We didn't even have the flag until after the Revolutionary War. Terrorists are not mass murdering Native Americans on behalf of the American Flag. We also never enslaved the Native Americans.
Don't be ridiculous.
We didn't even have the flag until after the Revolutionary War. Terrorists are not mass murdering Native Americans on behalf of the American Flag. We also never enslaved the Native Americans.
Then start a thread about "the mental health system" if you are bringing it up and it has nothing to do with the mass murder that created the Confederacy purge.....
Actually HorseLoverGirl brought it up - so your suggestion is misplaced. And since you decided to muck in with the mental health issue and make a false accusation, you should take your own advice.
It did when I replied to HorseLoverGirl.
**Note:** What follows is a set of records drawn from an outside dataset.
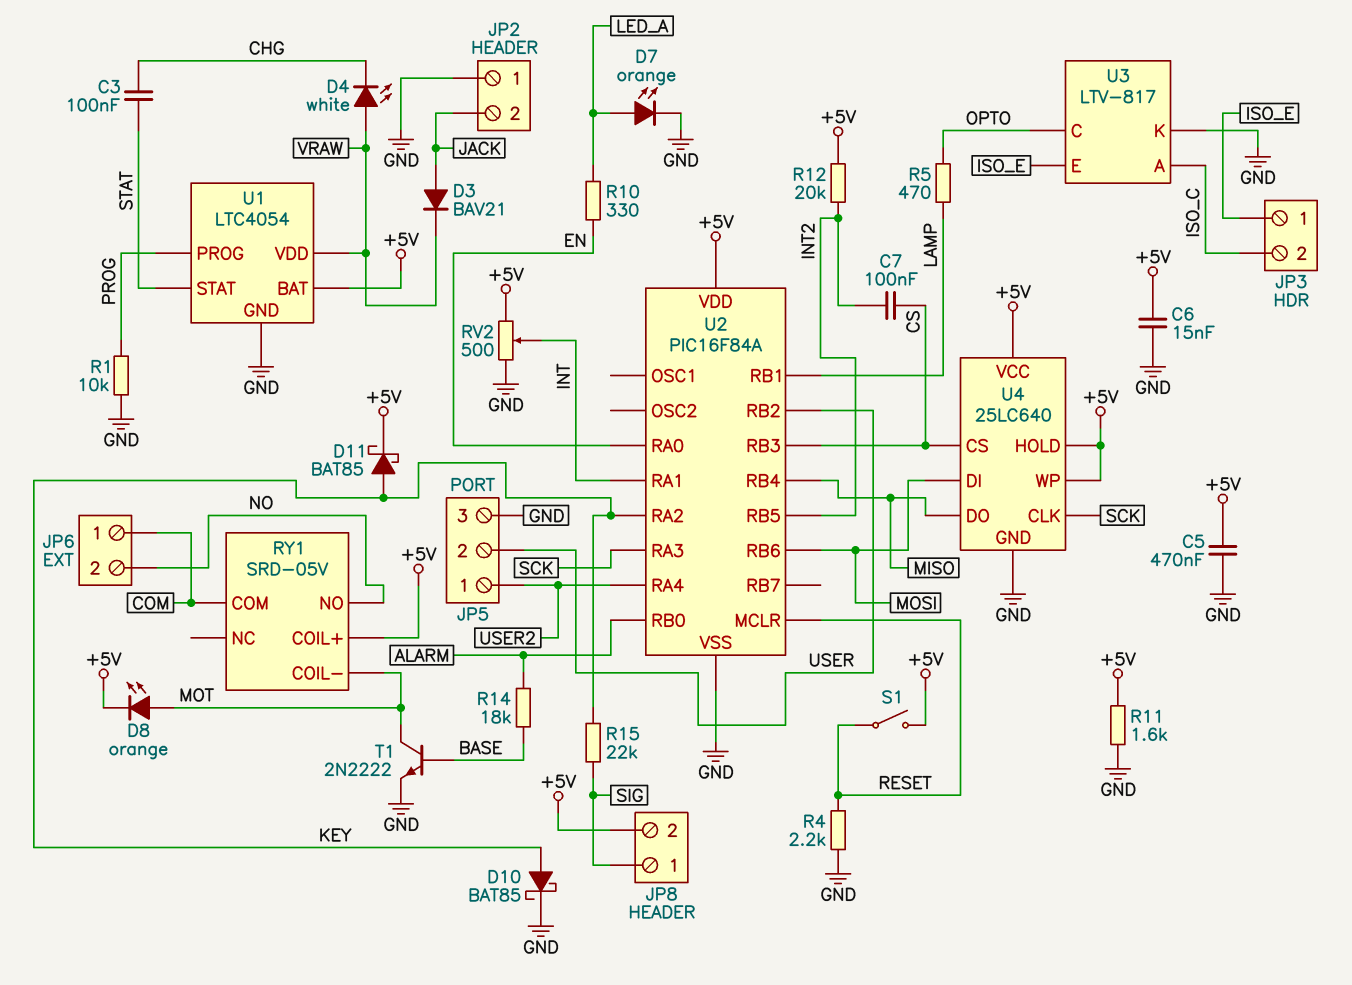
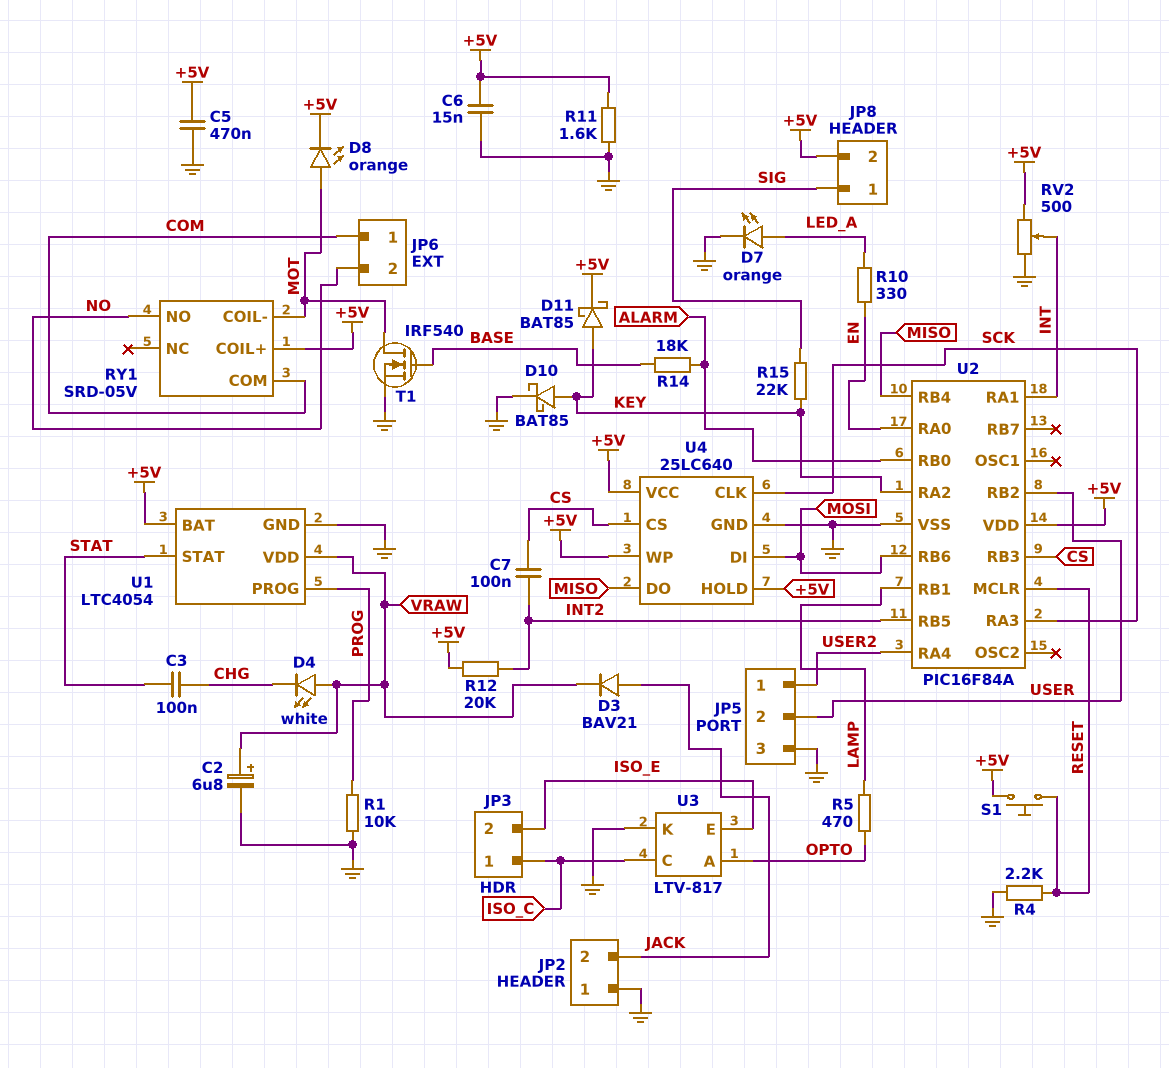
C2: none -> 6.8uF (plus VRAW, minus GND)
JP3 pin 1: ISO_E -> ISO_C
JP3 pin 2: ISO_C -> ISO_E
S1: switch (+5V, RESET) -> button (+5V, RESET)
T1: NPN 2N2222 (B BASE, C MOT, E GND) -> NMOS IRF540 (G BASE, D MOT, S GND)
U3 pin A: ISO_C -> OPTO
U3 pin C: OPTO -> ISO_C

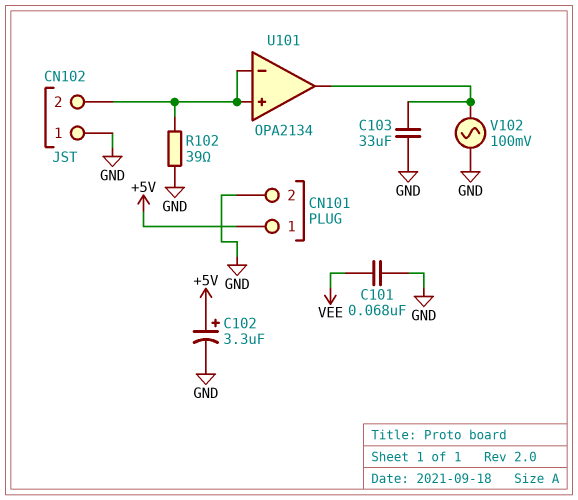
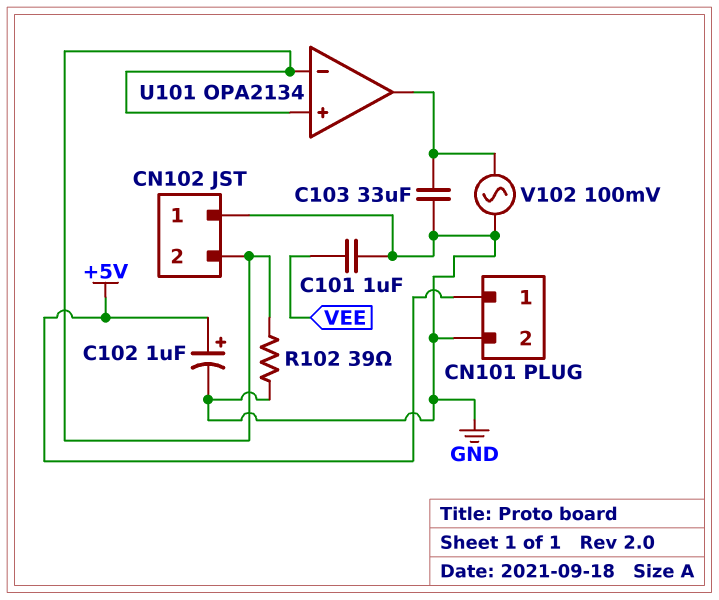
C101: 68nF (GND, VEE) -> 1uF (GND, VEE)
C102: 3.3uF (plus +5V, minus GND) -> 1uF (plus +5V, minus GND)

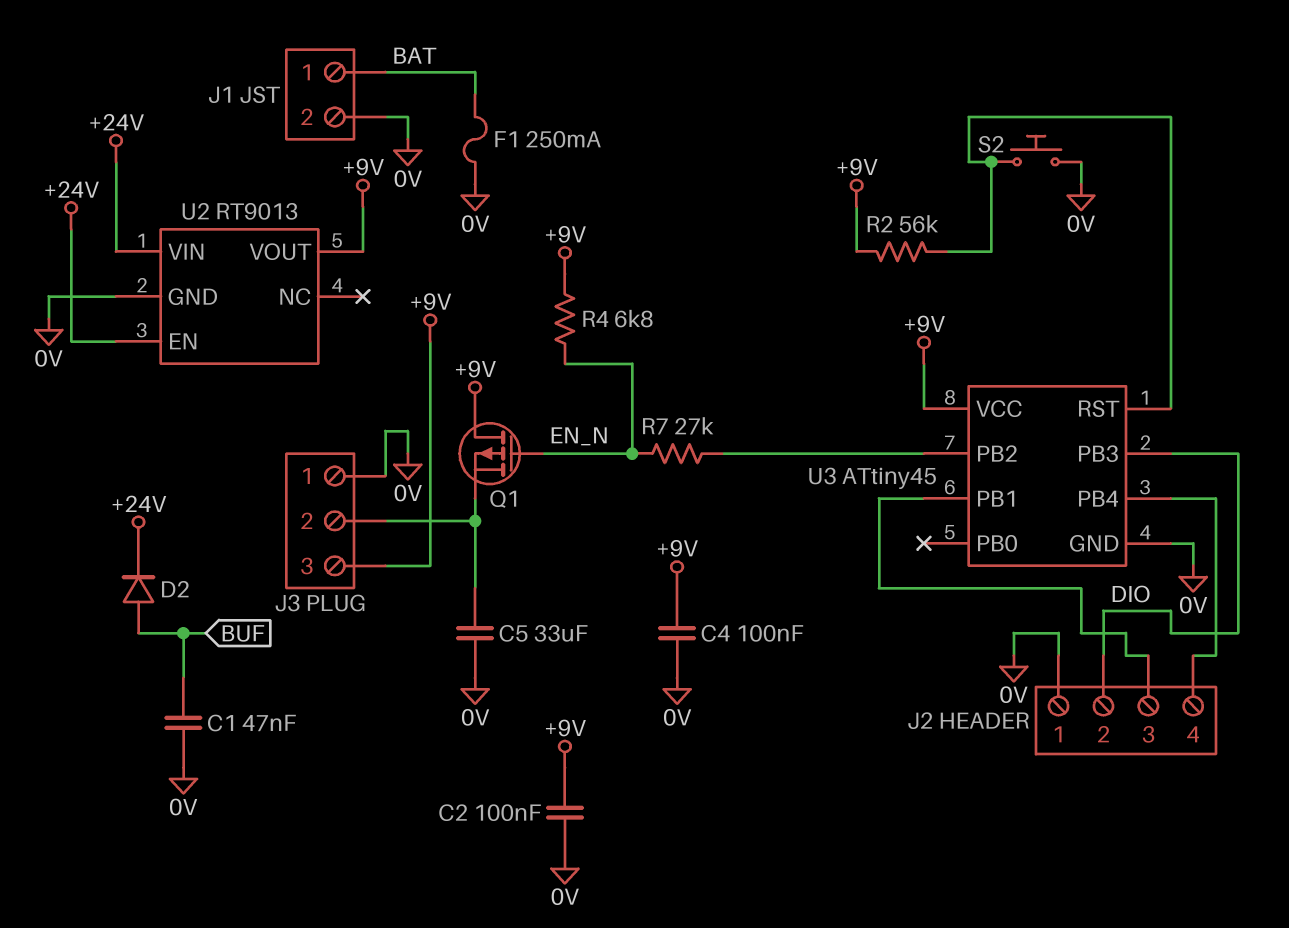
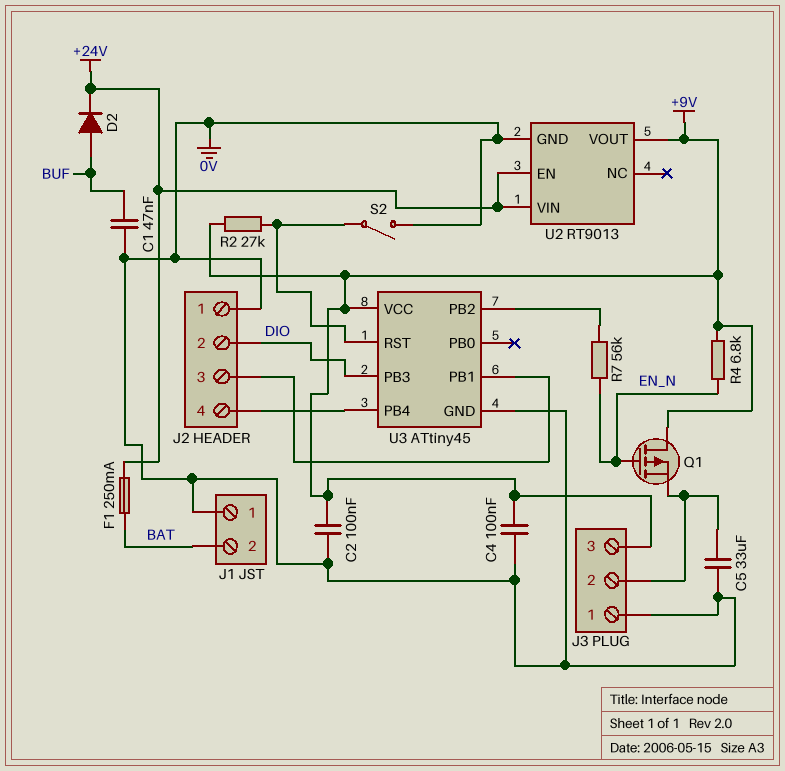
F1: 250mA (0V, BAT) -> 250mA (+24V, BAT)
J1 pin 1: BAT -> 0V
J1 pin 2: 0V -> BAT
R2: 56k (+9V, U3/RST) -> 27k (+9V, U3/RST)
R7: 27k (EN_N, U3/PB2) -> 56k (EN_N, U3/PB2)
S2: button (0V, U3/RST) -> switch (0V, U3/RST)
You decided to involve yourself with that conversation, and then make accusations - not a smart move actually.I was using it as a topic of THIS discussion.
You tried to avoid the question by pretending it has nothing to do with this discussion, or that you weren't talking about anyone in particular, that you were talking about it in a "general sense". When speaking of Mental health in a "general sense", it has nothing to do with this discussion.
Now you want to start talking about Roof - which I have no interest in doing.When speaking about it specific to the individual who killed people who created this "confederacy purge", you cannot support any theory that "the mental health system" could have benefited this situation in the slightest. Because "the mental health system" requires that an individual seek assistance. It cannot do anything for anyone if it is not known that they require assistance.
Sad thing is I can hear my granddaddy turning over in his grave right now. He warned me for years that this kind of thing was gonna happen, and he was sadly right. Of course someone forgot to tell Mitch McConnell that there is at least one monument to President Davis that he cannot get his paws on. I know where it is also.
Your grand pappy warned you that that racist symbol would be removed?
Yes he had that premonition that the symbols of our heritage would come under attack. But my fellow Southerners are doing him proud! I have never seen more Confederate flags flying in my neck of the woods in my life!
Well now, I always though that removing symbols of oppression would be a positive thing. Seems I misunderstood the old man. I guess for all the perceived progress in regards to racism, it's alive and well.